■ DIRECTIONS FOR THIS TASK: Rewrite the records below, substituting "species" for every instance of "scientific name" and leaving everything else as it is.

■ PROVIDED RECORDS:
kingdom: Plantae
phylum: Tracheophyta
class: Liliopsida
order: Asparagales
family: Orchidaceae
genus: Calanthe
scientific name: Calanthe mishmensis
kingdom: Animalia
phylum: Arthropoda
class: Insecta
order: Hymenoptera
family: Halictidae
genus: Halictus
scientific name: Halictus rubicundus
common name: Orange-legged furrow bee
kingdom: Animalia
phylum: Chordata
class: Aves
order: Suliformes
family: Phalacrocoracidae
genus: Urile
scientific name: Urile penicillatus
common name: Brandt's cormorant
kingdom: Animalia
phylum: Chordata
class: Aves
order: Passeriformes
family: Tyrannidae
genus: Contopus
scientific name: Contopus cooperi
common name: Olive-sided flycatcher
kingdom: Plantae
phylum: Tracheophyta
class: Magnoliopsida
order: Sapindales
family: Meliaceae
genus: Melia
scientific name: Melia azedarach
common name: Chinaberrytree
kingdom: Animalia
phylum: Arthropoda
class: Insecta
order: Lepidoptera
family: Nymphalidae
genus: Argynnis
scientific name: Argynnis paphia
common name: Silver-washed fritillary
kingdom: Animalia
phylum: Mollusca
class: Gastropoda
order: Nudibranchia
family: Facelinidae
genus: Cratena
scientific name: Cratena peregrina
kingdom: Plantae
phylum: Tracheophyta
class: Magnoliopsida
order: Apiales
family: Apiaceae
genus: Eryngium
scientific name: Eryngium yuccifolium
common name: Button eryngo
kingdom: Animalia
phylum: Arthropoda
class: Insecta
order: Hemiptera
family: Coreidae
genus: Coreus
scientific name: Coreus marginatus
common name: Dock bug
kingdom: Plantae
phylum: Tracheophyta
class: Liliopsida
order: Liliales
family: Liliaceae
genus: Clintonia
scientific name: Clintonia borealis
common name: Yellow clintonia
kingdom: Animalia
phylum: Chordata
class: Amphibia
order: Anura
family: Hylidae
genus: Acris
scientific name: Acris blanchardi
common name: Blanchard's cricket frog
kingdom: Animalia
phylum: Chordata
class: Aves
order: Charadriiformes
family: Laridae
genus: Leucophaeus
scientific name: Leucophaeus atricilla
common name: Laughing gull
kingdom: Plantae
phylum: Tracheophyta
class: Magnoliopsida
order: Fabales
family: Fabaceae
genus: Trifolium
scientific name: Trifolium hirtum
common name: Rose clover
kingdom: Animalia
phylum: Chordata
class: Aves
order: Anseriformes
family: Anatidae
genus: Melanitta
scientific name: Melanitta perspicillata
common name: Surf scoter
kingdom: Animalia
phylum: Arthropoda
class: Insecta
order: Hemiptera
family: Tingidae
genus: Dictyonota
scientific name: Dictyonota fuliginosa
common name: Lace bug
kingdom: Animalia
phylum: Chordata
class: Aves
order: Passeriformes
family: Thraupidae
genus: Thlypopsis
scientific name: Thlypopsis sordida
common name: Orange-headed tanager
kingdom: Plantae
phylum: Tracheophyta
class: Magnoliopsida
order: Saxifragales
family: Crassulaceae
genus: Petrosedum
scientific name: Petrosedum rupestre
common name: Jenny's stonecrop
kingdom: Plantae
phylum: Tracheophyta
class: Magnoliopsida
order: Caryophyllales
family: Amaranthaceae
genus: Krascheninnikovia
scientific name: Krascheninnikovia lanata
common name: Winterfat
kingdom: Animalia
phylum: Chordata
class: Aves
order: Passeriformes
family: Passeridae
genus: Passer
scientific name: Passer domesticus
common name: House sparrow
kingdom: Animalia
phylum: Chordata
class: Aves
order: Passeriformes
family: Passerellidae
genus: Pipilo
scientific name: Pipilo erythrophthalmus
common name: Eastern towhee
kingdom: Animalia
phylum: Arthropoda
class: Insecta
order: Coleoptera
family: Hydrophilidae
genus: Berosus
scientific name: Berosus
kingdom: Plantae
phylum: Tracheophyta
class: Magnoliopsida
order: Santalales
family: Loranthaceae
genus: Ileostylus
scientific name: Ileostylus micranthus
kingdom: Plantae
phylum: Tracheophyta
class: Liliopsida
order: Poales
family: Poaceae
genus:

■ RESULT OF THIS EXERCISE:
kingdom: Plantae
phylum: Tracheophyta
class: Liliopsida
order: Asparagales
family: Orchidaceae
genus: Calanthe
species: Calanthe mishmensis
kingdom: Animalia
phylum: Arthropoda
class: Insecta
order: Hymenoptera
family: Halictidae
genus: Halictus
species: Halictus rubicundus
common name: Orange-legged furrow bee
kingdom: Animalia
phylum: Chordata
class: Aves
order: Suliformes
family: Phalacrocoracidae
genus: Urile
species: Urile penicillatus
common name: Brandt's cormorant
kingdom: Animalia
phylum: Chordata
class: Aves
order: Passeriformes
family: Tyrannidae
genus: Contopus
species: Contopus cooperi
common name: Olive-sided flycatcher
kingdom: Plantae
phylum: Tracheophyta
class: Magnoliopsida
order: Sapindales
family: Meliaceae
genus: Melia
species: Melia azedarach
common name: Chinaberrytree
kingdom: Animalia
phylum: Arthropoda
class: Insecta
order: Lepidoptera
family: Nymphalidae
genus: Argynnis
species: Argynnis paphia
common name: Silver-washed fritillary
kingdom: Animalia
phylum: Mollusca
class: Gastropoda
order: Nudibranchia
family: Facelinidae
genus: Cratena
species: Cratena peregrina
kingdom: Plantae
phylum: Tracheophyta
class: Magnoliopsida
order: Apiales
family: Apiaceae
genus: Eryngium
species: Eryngium yuccifolium
common name: Button eryngo
kingdom: Animalia
phylum: Arthropoda
class: Insecta
order: Hemiptera
family: Coreidae
genus: Coreus
species: Coreus marginatus
common name: Dock bug
kingdom: Plantae
phylum: Tracheophyta
class: Liliopsida
order: Liliales
family: Liliaceae
genus: Clintonia
species: Clintonia borealis
common name: Yellow clintonia
kingdom: Animalia
phylum: Chordata
class: Amphibia
order: Anura
family: Hylidae
genus: Acris
species: Acris blanchardi
common name: Blanchard's cricket frog
kingdom: Animalia
phylum: Chordata
class: Aves
order: Charadriiformes
family: Laridae
genus: Leucophaeus
species: Leucophaeus atricilla
common name: Laughing gull
kingdom: Plantae
phylum: Tracheophyta
class: Magnoliopsida
order: Fabales
family: Fabaceae
genus: Trifolium
species: Trifolium hirtum
common name: Rose clover
kingdom: Animalia
phylum: Chordata
class: Aves
order: Anseriformes
family: Anatidae
genus: Melanitta
species: Melanitta perspicillata
common name: Surf scoter
kingdom: Animalia
phylum: Arthropoda
class: Insecta
order: Hemiptera
family: Tingidae
genus: Dictyonota
species: Dictyonota fuliginosa
common name: Lace bug
kingdom: Animalia
phylum: Chordata
class: Aves
order: Passeriformes
family: Thraupidae
genus: Thlypopsis
species: Thlypopsis sordida
common name: Orange-headed tanager
kingdom: Plantae
phylum: Tracheophyta
class: Magnoliopsida
order: Saxifragales
family: Crassulaceae
genus: Petrosedum
species: Petrosedum rupestre
common name: Jenny's stonecrop
kingdom: Plantae
phylum: Tracheophyta
class: Magnoliopsida
order: Caryophyllales
family: Amaranthaceae
genus: Krascheninnikovia
species: Krascheninnikovia lanata
common name: Winterfat
kingdom: Animalia
phylum: Chordata
class: Aves
order: Passeriformes
family: Passeridae
genus: Passer
species: Passer domesticus
common name: House sparrow
kingdom: Animalia
phylum: Chordata
class: Aves
order: Passeriformes
family: Passerellidae
genus: Pipilo
species: Pipilo erythrophthalmus
common name: Eastern towhee
kingdom: Animalia
phylum: Arthropoda
class: Insecta
order: Coleoptera
family: Hydrophilidae
genus: Berosus
species: Berosus
kingdom: Plantae
phylum: Tracheophyta
class: Magnoliopsida
order: Santalales
family: Loranthaceae
genus: Ileostylus
species: Ileostylus micranthus
kingdom: Plantae
phylum: Tracheophyta
class: Liliopsida
order: Poales
family: Poaceae
genus:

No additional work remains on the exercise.